Push-ups
Push-ups are exercises that increase upper body strength, helping to train the chest, arms and tripods. This exercise also affects the core muscles, helping to improve upper body endurance, strength and posture control over time.
Put yourself in a high plank position with your arms slightly wider than shoulder-width apart. Tighten your core and keep your body in a straight line.
Bend your elbows to lower your chest to the floor while keeping your elbows at a 45-degree angle to your body. Press on your palms to return to the starting position. Do 3 sets of 10-12 reps. Rest 60 - 90 seconds between sets.
Squat
Squat is the optimal foundation exercise for building lower body strength. Squats help train the muscles you use when walking, climbing stairs and getting up from a seated position.
Squat with a body weight that affects the glutes, quadriceps and hamstrings. These are the muscles responsible for moving and protecting joints.
Stand with your feet shoulder-width apart and your toes slightly pointing outwards. Keep your chest straight and tighten your body.

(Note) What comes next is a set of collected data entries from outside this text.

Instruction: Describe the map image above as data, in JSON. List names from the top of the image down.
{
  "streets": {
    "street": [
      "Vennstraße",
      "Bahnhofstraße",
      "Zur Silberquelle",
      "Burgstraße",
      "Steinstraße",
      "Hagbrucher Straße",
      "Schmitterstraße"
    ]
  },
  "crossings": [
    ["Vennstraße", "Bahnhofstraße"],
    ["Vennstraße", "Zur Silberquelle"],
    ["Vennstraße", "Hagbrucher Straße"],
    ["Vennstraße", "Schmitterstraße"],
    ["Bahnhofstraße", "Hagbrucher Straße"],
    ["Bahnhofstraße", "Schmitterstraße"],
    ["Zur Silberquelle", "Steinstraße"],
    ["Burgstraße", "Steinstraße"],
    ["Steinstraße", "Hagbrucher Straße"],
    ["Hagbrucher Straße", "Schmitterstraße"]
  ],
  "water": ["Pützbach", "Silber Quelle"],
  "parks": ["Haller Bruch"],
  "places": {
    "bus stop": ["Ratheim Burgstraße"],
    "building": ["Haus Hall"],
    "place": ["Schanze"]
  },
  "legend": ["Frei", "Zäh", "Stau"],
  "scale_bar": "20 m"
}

Push your hips back and bend your knees, lowering them until your thighs are parallel to the floor. Push your heels back into a standing position. Do 3 sets of 15 reps. Rest from 60 - 90 seconds between sets.
Bridge pose
These exercises target the glutes and lower back muscles, which tend to weaken with age and sitting posture. The glutes help strengthen the rear muscle chain, support better posture, reduce lower back pain and improve performance when walking, jogging and lifting weights.
Lie on your back with your knees bent and your feet flat, hip-width apart. Press into your heels to lift your hips up toward the ceiling.
Tighten your upper glutes and hold for 1-2 seconds. Slowly lower your hips back to the starting position. Do 3 sets of 12-15 reps. Rest 60 - 90 seconds between sets.